TMB: The implementation

The principles of the Text Message Bus bus are described in the main TMB article. Do read that article first.

A brief summary of components.

class MessageBusSocket A single object handling socket-level networking and the main event loop.
namespace MessageBus Handling some of the logic of the message bus.
class AgentSocket Socket-level networking for a connection to a client.
class Agent The logic for processing incoming message from a client.
class Matcher Specifies a subscription by matching to category.
class MatcherUsingRegexp Specialization for regular expressions.
class MatcherUsingText Specialization for plain text.
class SubscriptionList A Matcher (to specify a subscription) and a list of subscribers.
class EventLoopSocket Base class of MessageBusSocket and AgentSocket.
common.{h,cc} Various common declarations and definitions.
main.cc A short main program.

class MessageBusSocket — A single object that listens for incoming TCP connection request and creates instances of AgentSocket. This class knows nothing about the logic of the message bus. It only handles networking. Keeps a list (std::vector<EventLoopSocket *>) of all open sockets, including itself. The largest part is the method event_loop(), called once by the main program. When event_loop() returns, the main program terminates.

class AgentSocket — Reads from a socket connected to a client. Incoming data is split into lines that are passed to an Agent. An AgentSocket and an Agent always come i a pair. Again, this class knows nothing about the logic of the message bus. It only handles networking and splitting into lines.

class Agent — Derived from AgentSocket. There is one Agent for each client. All incoming messages are passed to an Agent. If the message is a broadcast message, then it is passed on to MessageBus, described below. Otherwise, the message is a command message and handled by the Agent itself.

namespace MessageBus — This namespace has a single member function, broadcast(), which calls SubscriptionList::broadcast() to do the actual matching and broadcasting.

class MatcherMatcher is the mechanism for matching subscriptions to broadcast messages. Incoming broadcast messages are matched to subscription lists by matching the broadcast message’s category against the list’s matcher. Matcher is both an abstract base class for specific matchers (MatcherUsingText and MatcherUsingRegexp) and a factory for producing matchers from subscribe commands.

class SubscriptionList — Holds a Matcher and a list of subscribers (class Agent). Also holds a set containing all SubscriptionList:s. Static member function broadcast(message) handles broadcasting to all subscribers of all SubscriptionList:s. When a SubscriptionList no longer has any subscribers, it is deleted.

class MatcherUsingRegexp — A concrete implementation of Matcher for regular expression. Uses PCRE, the Perl-Compatible Regular Expressions library.

class MatcherUsingText — A concrete implementation of Matcher for matching plain text, using strstr et al.

class EventLoopSocket — Base class of MessageBusSocket and AgentSocket, for uniform handling in the event loop.

common.h — Various type definitions and function declarations.
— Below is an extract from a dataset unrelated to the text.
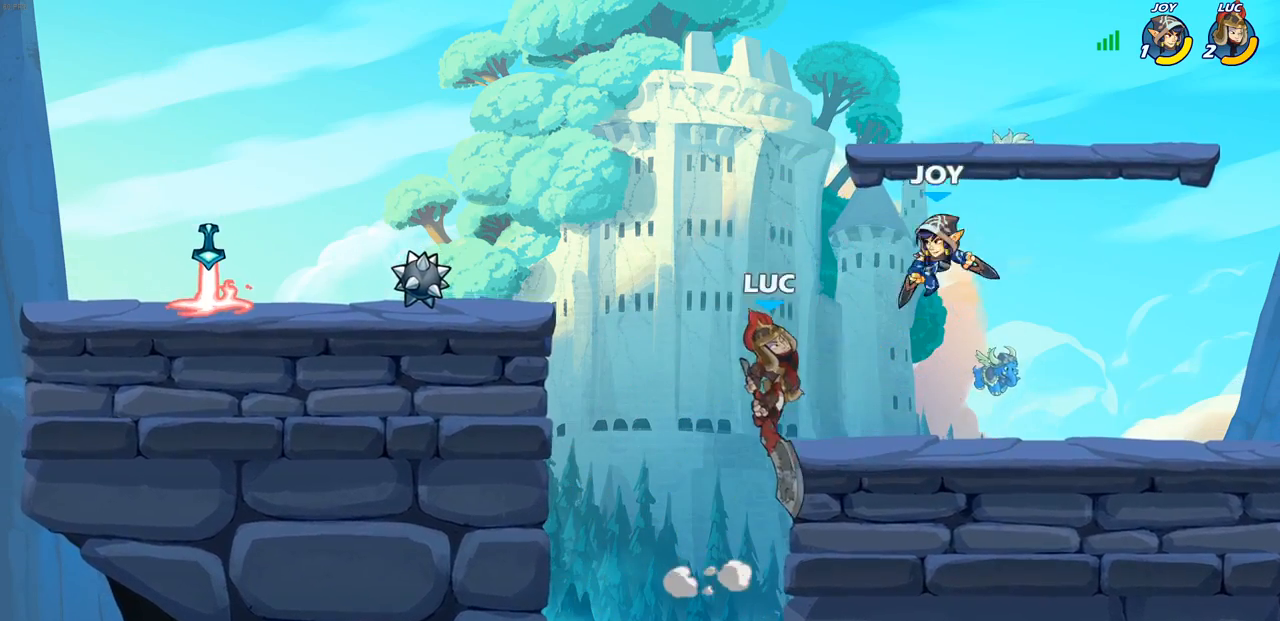
{"buttons": ["CROSS", "SQUARE"], "left_stick": "up-right", "right_stick": "center", "events": [[433, "CROSS", "down"], [500, "SQUARE", "down"]]}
Forward declarations of all classes. Included first in all implementation (.cc) files.

Execution flow

Starting

Before main() is called:
    register MatcherUsingRegexp::factory() as a Matcher factory (explained later)
    register MatcherUsingText::factory() as a Matcher factory
In main():
    register handler for SIGINT. The handler sets a flag that will terminate the event loop.
    use signal(..., SIG_IGN) to ignore all ignorable signals
    create an instance of MessageBusSocket
       create the listening socket on port 4711 on all interfaces
       add the instance (of MessageBusSocket) to MessageBusSocket::sockets[]
    pass control to the event loop, MessageBusSocket::event_loop()

The event loop

sockets[] contain pointers to all open sockets. First element, sockets[0], is a pointer to the single instance of MessageBusSocket. Remaining elements, if any, are pointers to AgentSocket:s.

while not exit-loop
   reclaim unused entries in sockets[]
   from sockets[] build array of struct pollfd pointers
   call poll(2)
   for each socket that has data available
      call EventLoopSocket::on_pollin()
      if on_pollin() returns true
         delete corresponding EventLoopSocket
         mark entry in sockets[] as unused

Execution flow for incoming connections

the event loop calls MessageBusSocket::on_pollin()
   accept connection using accept(2)
   create a new Agent, and add it to sockets[]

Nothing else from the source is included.